**DATA SUPPLIED**
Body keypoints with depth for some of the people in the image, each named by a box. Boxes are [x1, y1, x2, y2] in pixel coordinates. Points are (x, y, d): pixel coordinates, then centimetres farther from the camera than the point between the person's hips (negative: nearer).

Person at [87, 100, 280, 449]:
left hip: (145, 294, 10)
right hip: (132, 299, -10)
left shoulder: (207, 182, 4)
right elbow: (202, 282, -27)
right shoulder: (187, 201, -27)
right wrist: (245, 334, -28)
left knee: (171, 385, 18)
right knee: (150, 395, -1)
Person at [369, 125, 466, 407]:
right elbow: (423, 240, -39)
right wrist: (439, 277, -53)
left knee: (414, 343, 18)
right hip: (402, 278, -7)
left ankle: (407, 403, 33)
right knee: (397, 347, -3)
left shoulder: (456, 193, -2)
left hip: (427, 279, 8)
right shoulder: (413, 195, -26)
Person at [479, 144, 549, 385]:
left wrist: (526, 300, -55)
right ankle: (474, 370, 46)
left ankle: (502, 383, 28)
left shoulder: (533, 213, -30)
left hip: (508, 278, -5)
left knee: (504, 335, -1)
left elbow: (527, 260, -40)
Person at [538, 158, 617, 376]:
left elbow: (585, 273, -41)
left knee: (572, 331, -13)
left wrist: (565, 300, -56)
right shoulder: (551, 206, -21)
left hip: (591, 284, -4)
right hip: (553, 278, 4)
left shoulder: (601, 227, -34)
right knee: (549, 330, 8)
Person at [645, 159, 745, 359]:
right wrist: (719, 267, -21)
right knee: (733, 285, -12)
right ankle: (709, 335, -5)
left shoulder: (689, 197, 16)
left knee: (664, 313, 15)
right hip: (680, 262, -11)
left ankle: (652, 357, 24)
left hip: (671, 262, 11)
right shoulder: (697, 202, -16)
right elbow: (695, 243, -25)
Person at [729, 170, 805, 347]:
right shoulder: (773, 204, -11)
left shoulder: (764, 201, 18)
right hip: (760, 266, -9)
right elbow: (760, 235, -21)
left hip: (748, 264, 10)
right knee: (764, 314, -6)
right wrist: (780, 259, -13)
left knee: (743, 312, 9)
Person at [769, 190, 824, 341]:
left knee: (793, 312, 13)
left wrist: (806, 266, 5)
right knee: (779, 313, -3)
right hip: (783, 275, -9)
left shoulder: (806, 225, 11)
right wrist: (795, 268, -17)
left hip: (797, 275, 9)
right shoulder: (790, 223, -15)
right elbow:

**PROBLEM REQUIREMENTS**
Recast the lines above as a Markdown table with the columns "Row" and "Line": number each line in the first column, put its text in the second, and leave out blank lines.

**WRITTEN SOLUTION**
| Row | Line |
|---|---|
| 1 | Body keypoints with depth for some of the people in the image, each named by a box. Boxes are [x1, y1, x2, y2] in pixel coordinates. Points are (x, y, d): pixel coordinates, then centimetres farther from the camera than the point between the person's hips (negative: nearer). |
| 2 | Person at [87, 100, 280, 449]: |
| 3 | left hip: (145, 294, 10) |
| 4 | right hip: (132, 299, -10) |
| 5 | left shoulder: (207, 182, 4) |
| 6 | right elbow: (202, 282, -27) |
| 7 | right shoulder: (187, 201, -27) |
| 8 | right wrist: (245, 334, -28) |
| 9 | left knee: (171, 385, 18) |
| 10 | right knee: (150, 395, -1) |
| 11 | Person at [369, 125, 466, 407]: |
| 12 | right elbow: (423, 240, -39) |
| 13 | right wrist: (439, 277, -53) |
| 14 | left knee: (414, 343, 18) |
| 15 | right hip: (402, 278, -7) |
| 16 | left ankle: (407, 403, 33) |
| 17 | right knee: (397, 347, -3) |
| 18 | left shoulder: (456, 193, -2) |
| 19 | left hip: (427, 279, 8) |
| 20 | right shoulder: (413, 195, -26) |
| 21 | Person at [479, 144, 549, 385]: |
| 22 | left wrist: (526, 300, -55) |
| 23 | right ankle: (474, 370, 46) |
| 24 | left ankle: (502, 383, 28) |
| 25 | left shoulder: (533, 213, -30) |
| 26 | left hip: (508, 278, -5) |
| 27 | left knee: (504, 335, -1) |
| 28 | left elbow: (527, 260, -40) |
| 29 | Person at [538, 158, 617, 376]: |
| 30 | left elbow: (585, 273, -41) |
| 31 | left knee: (572, 331, -13) |
| 32 | left wrist: (565, 300, -56) |
| 33 | right shoulder: (551, 206, -21) |
| 34 | left hip: (591, 284, -4) |
| 35 | right hip: (553, 278, 4) |
| 36 | left shoulder: (601, 227, -34) |
| 37 | right knee: (549, 330, 8) |
| 38 | Person at [645, 159, 745, 359]: |
| 39 | right wrist: (719, 267, -21) |
| 40 | right knee: (733, 285, -12) |
| 41 | right ankle: (709, 335, -5) |
| 42 | left shoulder: (689, 197, 16) |
| 43 | left knee: (664, 313, 15) |
| 44 | right hip: (680, 262, -11) |
| 45 | left ankle: (652, 357, 24) |
| 46 | left hip: (671, 262, 11) |
| 47 | right shoulder: (697, 202, -16) |
| 48 | right elbow: (695, 243, -25) |
| 49 | Person at [729, 170, 805, 347]: |
| 50 | right shoulder: (773, 204, -11) |
| 51 | left shoulder: (764, 201, 18) |
| 52 | right hip: (760, 266, -9) |
| 53 | right elbow: (760, 235, -21) |
| 54 | left hip: (748, 264, 10) |
| 55 | right knee: (764, 314, -6) |
| 56 | right wrist: (780, 259, -13) |
| 57 | left knee: (743, 312, 9) |
| 58 | Person at [769, 190, 824, 341]: |
| 59 | left knee: (793, 312, 13) |
| 60 | left wrist: (806, 266, 5) |
| 61 | right knee: (779, 313, -3) |
| 62 | right hip: (783, 275, -9) |
| 63 | left shoulder: (806, 225, 11) |
| 64 | right wrist: (795, 268, -17) |
| 65 | left hip: (797, 275, 9) |
| 66 | right shoulder: (790, 223, -15) |
| 67 | right elbow: |